Breathing secondhand smoke during pregnancy can also affect your baby's health. Women who don't smoke but are exposed to secondhand smoke are at increased risk of pregnancy loss or having a baby who has a low birth weight or a birth defect.
Absolutely. If you smoke, quitting is the best way to give your baby a healthy start. If you quit in the first four months of pregnancy, you might lower your risk of having a low birth weight baby to that of a nonsmoking woman. Quitting smoking can also reduce the risk of premature birth, pregnancy loss, infant death and other complications.
Reducing the amount you smoke during pregnancy is a step in the right direction, but quitting will have the most impact on your health and your baby's health.
A 2014 study suggests that supplemental vitamin C taken by women smokers during pregnancy might help reduce some of the negative effects on newborn pulmonary function. However, these positive effects were small and found only for the first year of life. Quitting smoking should be the goal for every pregnant smoker.
The safest way to quit smoking during pregnancy is without the aid of medication. Start by consulting your health care provider for advice or seeking counseling. Then consider these practical tips:
- List the reasons you want to quit, such as protecting your baby's health.
- Get rid of all smoking materials.
- Avoid situations that make you want to smoke.
- Spend time with people who don't smoke, and visit places where smoking isn't allowed.
- Wait out cravings by running an errand or eating a healthy snack.
- With your health care provider's OK, use physical activity to manage withdrawal symptoms.
- Make sure you have someone you can talk to for support.

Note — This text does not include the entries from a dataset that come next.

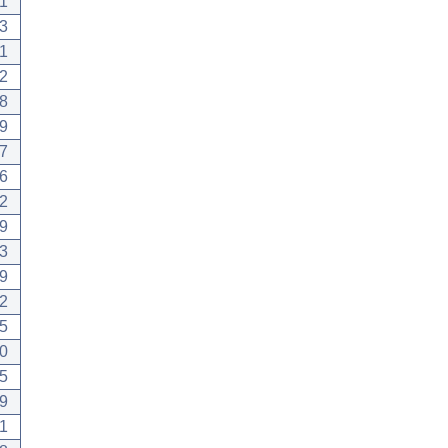
1
3
1
2
8
9
7
6
2
9
3
9
2
5
0
5
9
1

- Set a goal and create a reward for meeting it. For instance, if you quit for a certain length of time, use what you would have spent on cigarettes to buy something for the baby.
If you're still having trouble quitting smoking, ask your health care provider about nicotine replacement products — such as a nicotine patch or inhaler, or nicotine gum, lozenges or nasal spray. Using any of these products will spare your baby exposure to many of the harmful chemicals found in cigarettes. Counseling plus nicotine replacement therapy is the most effective way to quit.
Many nicotine replacement products are available over-the-counter. If you choose to use the nicotine patch, minimize your baby's exposure to nicotine by removing the patch while you sleep. As your cravings and withdrawal symptoms fade, work with your health care provider to gradually reduce the nicotine replacement over time.
If you'd rather use a non-nicotine medication to stop smoking during pregnancy, the antidepressant bupropion (Zyban, Wellbutrin) might be an option. Work with your health care provider to weigh the risks and benefits.
Adjusting to life with a newborn can be stressful. Many women who quit smoking during pregnancy relapse shortly after giving birth. If you quit smoking during pregnancy, recognize the risk of relapse after your baby is born and seek counseling for support.
If you smoke after giving birth, don't smoke near your baby or while you breast-feed. If you smoke and breast-feed your baby, he or she will be exposed to many harmful chemicals through your breast milk. Cigarette smoking might also decrease your milk production. Also, remember that breathing secondhand smoke poses health risks for a newborn, including an increased risk of asthma and SIDS.
Stopping smoking is rarely easy. It might take more than one try to quit for good. Remember, however, it can be done — and your entire family will reap the benefits.